** Opening Source extract block **
Despite strong reviews and an impressive cast, Hail, Caesar!—the latest film from Joel and Ethan Coen (Fargo, True Grit, No Country for Old Men)—made only $30 million at the box office and hasn’t really scored with viewers. This is a shame, since it’s one of last year’s most fascinating films, particularly from a Christian standpoint. Set in the 1950s, the film centers around a major Hollywood studio making a Ben-Hur-style epic about the life of Christ, while scandal, crime, and chaos reign in the everyday lives of its stars and staff—particularly one Eddie Mannix (Josh Brolin), a studio fixer who works tirelessly to keep things on the rails.
Filled with gorgeous set pieces paying tribute to the Golden Age of Hollywood (films such as On the Town, North by Northwest, and Singin’ in the Rain), it’s colorful, clever, and comical. One of its funniest scenes involves Mannix meeting with several clergymen in order to ensure that the film’s depiction of Christ will satisfy Jews, Catholics, and Protestants alike. Because this sequence feels like a joke (“A priest, a rabbi, and a minister walk into Hollywood . . . ”), some viewers may conclude that Hail, Caesar! satirizes religious belief.
** Closing Source extract block **
** Opening Entries shown block **
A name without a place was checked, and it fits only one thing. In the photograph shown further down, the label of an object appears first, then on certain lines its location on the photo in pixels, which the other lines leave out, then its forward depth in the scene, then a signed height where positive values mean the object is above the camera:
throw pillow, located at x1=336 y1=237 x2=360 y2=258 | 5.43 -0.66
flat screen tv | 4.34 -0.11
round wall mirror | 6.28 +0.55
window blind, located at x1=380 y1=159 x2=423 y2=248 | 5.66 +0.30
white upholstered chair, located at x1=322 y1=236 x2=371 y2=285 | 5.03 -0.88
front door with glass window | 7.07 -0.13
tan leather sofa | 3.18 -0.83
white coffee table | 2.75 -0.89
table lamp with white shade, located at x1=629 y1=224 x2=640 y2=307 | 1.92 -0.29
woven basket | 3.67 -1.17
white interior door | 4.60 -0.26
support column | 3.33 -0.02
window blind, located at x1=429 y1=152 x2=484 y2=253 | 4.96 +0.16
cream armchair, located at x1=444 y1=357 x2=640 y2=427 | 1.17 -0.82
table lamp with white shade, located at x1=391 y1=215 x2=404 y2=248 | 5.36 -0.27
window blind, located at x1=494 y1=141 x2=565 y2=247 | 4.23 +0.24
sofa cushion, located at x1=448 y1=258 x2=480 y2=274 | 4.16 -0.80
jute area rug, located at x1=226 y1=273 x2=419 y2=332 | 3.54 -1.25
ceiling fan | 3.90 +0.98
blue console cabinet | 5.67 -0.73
** Closing Entries shown block **
> **What is required**
Quote the stretch of the Hail, Caesar! review from "Filled with gorgeous" through "satirizes religious belief.". The records play no part in what comes next.

> **Task output**
Filled with gorgeous set pieces paying tribute to the Golden Age of Hollywood (films such as On the Town, North by Northwest, and Singin’ in the Rain), it’s colorful, clever, and comical. One of its funniest scenes involves Mannix meeting with several clergymen in order to ensure that the film’s depiction of Christ will satisfy Jews, Catholics, and Protestants alike. Because this sequence feels like a joke (“A priest, a rabbi, and a minister walk into Hollywood . . . ”), some viewers may conclude that Hail, Caesar! satirizes religious belief.